We can now put it all together into a model. This is exactly the same as in the [basic retrieval](basic_retrieval) tutorial.

In [None]:
class MovielensModel(tfrs.Model):

  def __init__(self, user_model, movie_model):
    super().__init__()
    self.movie_model = movie_model
    self.user_model = user_model
    self.task = task

  def compute_loss(self, features: Dict[Text, tf.Tensor], training=False) -> tf.Tensor:
    # We pick out the user features and pass them into the user model.
    user_embeddings = self.user_model([features["user_id"], features["bucketized_user_age"], features["user_occupation_label"], features['user_gender']])
    # And pick out the movie features and pass them into the movie model,
    # getting embeddings back.
    positive_movie_embeddings = self.movie_model(features["movie_title"])

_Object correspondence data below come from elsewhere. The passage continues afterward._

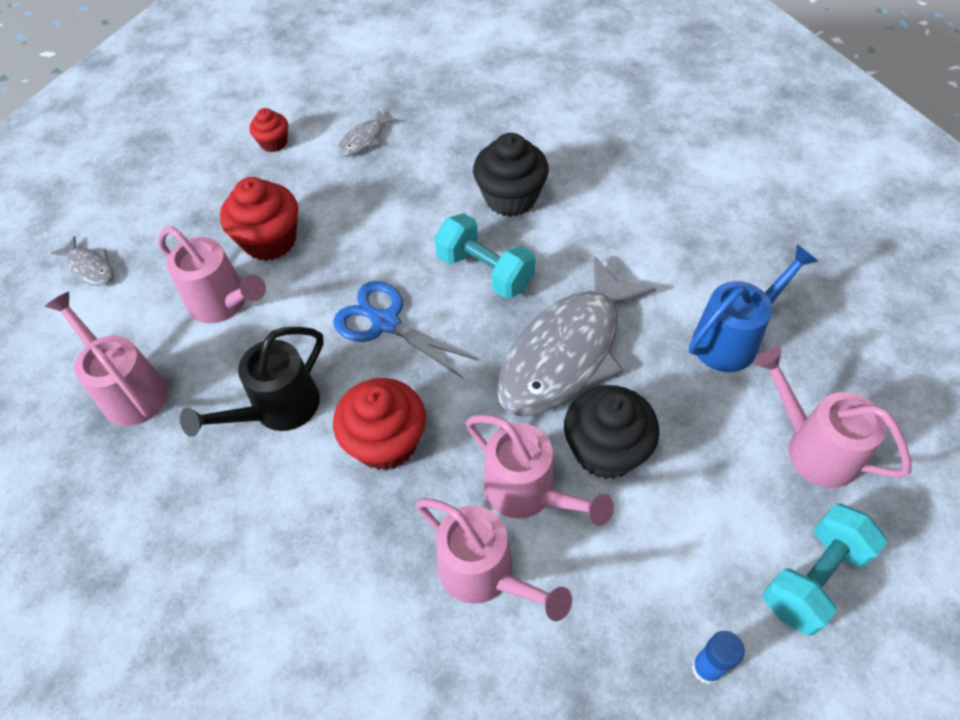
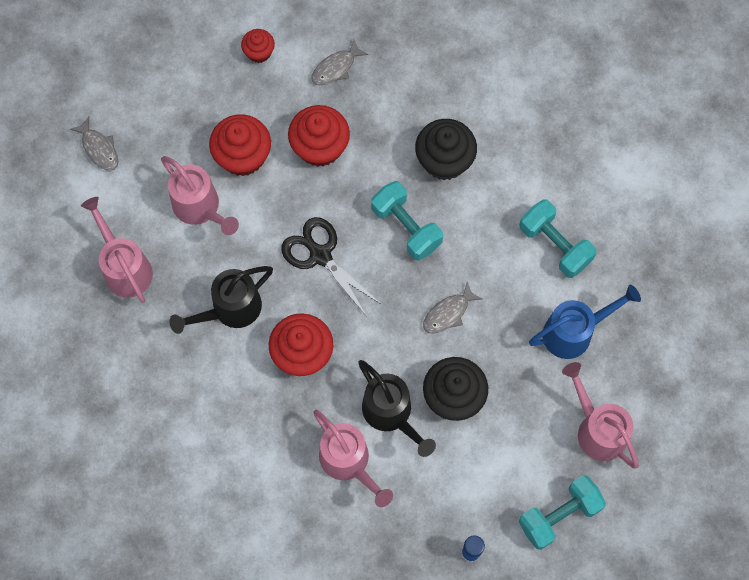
camera: 10 degrees right, 15 degrees up
(361, 214) = (320, 147): none -> red cupcake
(385, 322) = (320, 255): blue scissors -> black scissors
(528, 493) = (391, 414): pink watering can -> black watering can
(566, 352) = (448, 313): grey fish -> grey fish, size x0.42
(670, 253) = (555, 245): none -> turquoise dumbbell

    # The task computes the loss and the metrics.
    return self.task(user_embeddings, positive_movie_embeddings)

## Fitting and evaluating

Now we instantiate and compile the model within the distribution strategy scope.

Note that we are using Adam optimizer here instead of Adagrad as in the [basic retrieval](basic_ranking) tutorial since Adagrad is not supported here.

In [None]:
with strategy.scope():
  model = MovielensModel(user_model, movie_model)
  model.compile(optimizer=tf.keras.optimizers.Adam(learning_rate=0.1))

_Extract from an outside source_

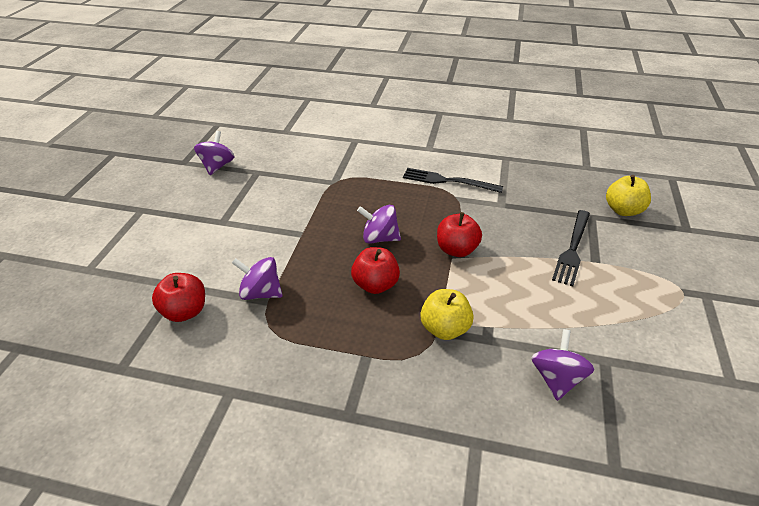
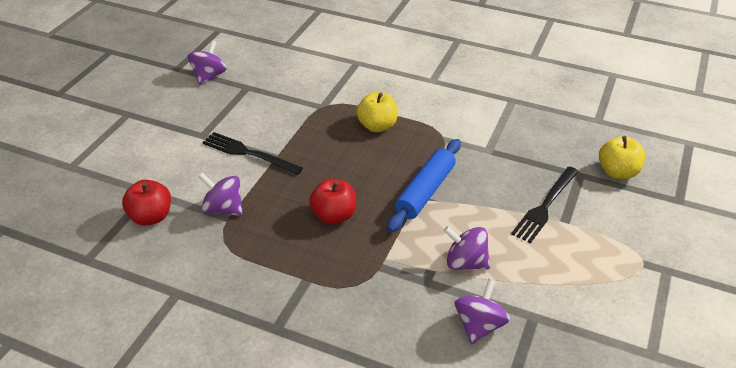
camera: 10 degrees right, 0 degrees up
(379, 238) = (351, 170): purple spinning top -> purple spinning top (465, 262)
(445, 328) = (388, 265): yellow apple -> yellow apple (377, 126)
(447, 181) = (440, 118): black fork -> black fork (248, 153)
(456, 250) = (425, 191): red apple -> blue rolling pin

Then shuffle, batch, and cache the training and evaluation data.

In [None]:
cached_train = train.shuffle(100_000).batch(8192).cache()
cached_test = test.batch(4096).cache()

Then train the  model:

In [None]:
model.fit(cached_train, epochs=3)

Epoch 1/3


KeyError: ignored

You can see from the training log that TFRS is making use of both virtual GPUs.

Finally, we can evaluate our model on the test set:

In [None]:
model.evaluate(cached_test, return_dict=True)



{'factorized_top_k/top_1_categorical_accuracy': 9.999999747378752e-05,
 'factorized_top_k/top_5_categorical_accuracy': 0.001500000013038516,
 'factorized_top_k/top_10_categorical_accuracy': 0.005900000222027302,
 'factorized_top_k/top_50_categorical_accuracy': 0.06525000184774399,
 'factorized_top_k/top_100_categorical_accuracy': 0.1565999984741211,
 'loss': 29401.66796875,
 'regularization_loss': 0,
 'total_loss': 29401.66796875}

This concludes the retrieval with distribution strategy tutorial.